Pour le dire franchement, le scénario importe assez peu dans Agents très spéciaux : Code U.N.C.L.E.. Il fallait bien trouver un moyen de montrer le duo d’espions — ainsi que Gaby, la fille d’un spécialiste du nucléaire qui doit aider à retrouver son père — dans tout un tas de situation et les scénaristes ont imaginé un grand méchant et un plan diabolique… dont on se fiche assez. Tout cela passe au second plan, derrière le plaisir simple du réalisateur qui s’amuse avec son long-métrage, considéré comme un pur divertissement, une sucrerie à savourer devant son écran. Et Guy Ritchie s’est manifestement fait plaisir avec ce long-métrage réalisé dans un esprit pop, façon rétro et années 1960. On sent bien que tout a été fait en studio, mais qu’importe, on retrouve le grain de l’époque, la musique et même le goût pour des polices qui occupent tout l’écran. L’heure n’est pas à la subtilité, mais ce style qui aurait semble totalement grossier dans un film sérieux passe ici très bien. La forme ampoulée est maîtrisée et elle s’impose comme une évidence. Agents très spéciaux : Code U.N.C.L.E. aurait pâti d’un traitement beaucoup plus sobre et sérieux, il lui fallait cette dose que l’on pourrait presque qualifier de pastiche pour créer une distance avec son sujet. Guy Ritchie n’ambitionne nullement de signer un grand film, il n’oublie jamais qu’il compose une comédie divertissante, mais qui ne se prend jamais trop au sérieux. Ce qui n’empêche pas le cinéaste de considérer le mimétisme avec beaucoup de sérieux et la réalisation est très soignée.

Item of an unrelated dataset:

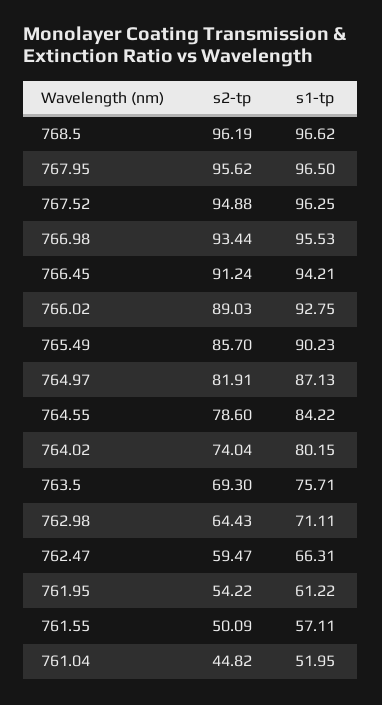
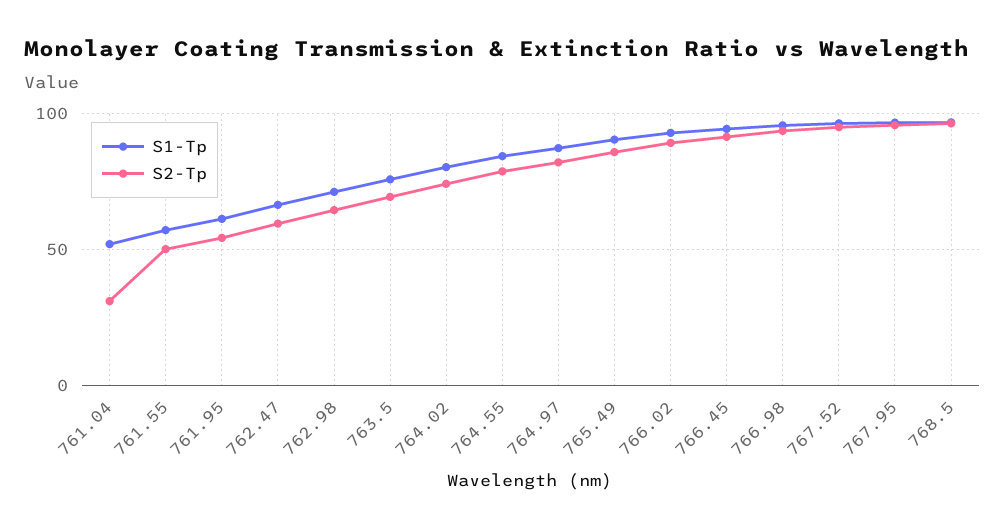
s2-tp, 761.04: 44.82 -> 30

Évidemment, la musique est omniprésente et parfois assourdissante. Certes, les ficelles sont souvent grossières et la mise en scène quelque fois exagérée. Mais rien de tout cela n’est innocent et on ne peut pas reprocher à Guy Ritchie de ne pas avoir été jusqu’au bout de l’idée. Agents très spéciaux : Code U.N.C.L.E. est une œuvre parfaitement cohérente, pour un résultat fun qui assume son côté too much. Une vraie réussite, à ne pas rater !


  1. Ce qui suffirait à décrédibiliser n’importe quelle course-poursuite. Heureusement, celle-ci n’est pas très sérieuse à la base. 
  2. Et quand on dit « à peine », ce n’est pas une exagération : l’espion d’Agents très spéciaux : Code U.N.C.L.E. courre lui aussi les jupons et il a le même flegme britannique. Dans certaines séquences, on a vraiment l’impression de voir l’agent 007, tant les deux personnages sont proches. On imagine que la série surfait à l’époque sur le succès de la saga de Ian Fleming.